§ **Goals**
1) Summarize the passage on software sharecropping in two sentences.
2) According to the passage on software sharecropping, who pointed Bray's article out?
3) Using the passage on software sharecropping, explain in one or two sentences why being a sharecropper is a lousy position.

Tim Bray urges software developers to avoid being sharecroppers, people who farm someone else's land using tools and seed provided by the owner. The sharecropper gets a share of the crops, but has little control. "It’s a lousy position to be in, because you’re never going to make much, and if the land’s owner finds something better to do with the land, you’re history."
Are You a Sharecropper? If you’re developing software for the Windows platform, yes. Or for the Apple platform, or the Oracle platform, or the SAP platform, or, well, any platform that is owned and operated by a company. They own the ground you’re building on, and if they decide they don’t like you, or they can do something better with the ground, you’re toast. They can ship their own product and give it away till you go bust, then start charging for it; and use secret APIs you can’t see; and they can break the published APIs you use. All of these things have historically been done by platform vendors.On the other hand, "You’re not a sharecropper, especially not a sharecropper, if you’re building on the Web platform. If you can define your value-add as a series of interactions via a browser, or an interchange of XML messages, nobody can whip the land out from under you." (Thanks to Kevin Burton of Newsmonster for pointing Bray's article out to me.)

§ **Items**
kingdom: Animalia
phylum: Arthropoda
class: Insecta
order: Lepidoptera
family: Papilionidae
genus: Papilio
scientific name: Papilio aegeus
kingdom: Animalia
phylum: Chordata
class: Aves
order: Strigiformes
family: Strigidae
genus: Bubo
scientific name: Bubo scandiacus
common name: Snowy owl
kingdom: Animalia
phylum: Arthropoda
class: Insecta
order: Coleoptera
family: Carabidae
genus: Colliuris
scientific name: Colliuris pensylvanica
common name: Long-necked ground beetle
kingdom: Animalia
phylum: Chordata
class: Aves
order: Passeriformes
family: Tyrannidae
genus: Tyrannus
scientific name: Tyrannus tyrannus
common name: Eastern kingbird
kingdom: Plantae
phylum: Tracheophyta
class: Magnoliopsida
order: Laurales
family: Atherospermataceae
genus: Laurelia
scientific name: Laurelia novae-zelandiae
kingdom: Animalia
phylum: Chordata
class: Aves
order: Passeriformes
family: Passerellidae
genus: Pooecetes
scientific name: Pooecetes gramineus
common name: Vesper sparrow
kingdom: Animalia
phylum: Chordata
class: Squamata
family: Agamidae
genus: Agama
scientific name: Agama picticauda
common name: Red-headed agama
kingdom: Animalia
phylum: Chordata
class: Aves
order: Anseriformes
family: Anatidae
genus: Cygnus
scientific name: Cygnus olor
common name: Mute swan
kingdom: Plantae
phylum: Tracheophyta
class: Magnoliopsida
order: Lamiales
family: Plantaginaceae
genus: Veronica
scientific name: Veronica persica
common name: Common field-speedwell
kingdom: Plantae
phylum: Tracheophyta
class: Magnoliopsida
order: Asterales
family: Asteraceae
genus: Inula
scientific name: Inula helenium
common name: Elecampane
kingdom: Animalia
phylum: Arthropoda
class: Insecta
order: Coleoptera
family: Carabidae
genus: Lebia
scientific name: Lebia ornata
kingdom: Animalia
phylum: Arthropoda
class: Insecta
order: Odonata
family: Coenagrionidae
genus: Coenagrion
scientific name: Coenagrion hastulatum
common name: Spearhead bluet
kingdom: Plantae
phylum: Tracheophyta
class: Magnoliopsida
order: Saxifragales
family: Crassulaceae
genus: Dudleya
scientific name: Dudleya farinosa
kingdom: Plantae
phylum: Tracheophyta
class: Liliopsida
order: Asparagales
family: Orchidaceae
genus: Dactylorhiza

§ **Response list**
1) Tim Bray warns software developers that building on a platform owned by a company, such as Windows, Apple, Oracle or SAP, makes them sharecroppers with little control, because the owner can give away a rival product, use secret APIs or break the published ones. He argues that developers on the Web platform, whose value lies in browser interactions or XML message exchanges, are not in that position, since nobody can take the ground out from under them.

2) Kevin Burton of Newsmonster.

3) A sharecropper is never going to make much. If the owner of the land finds something better to do with it, the sharecropper is finished.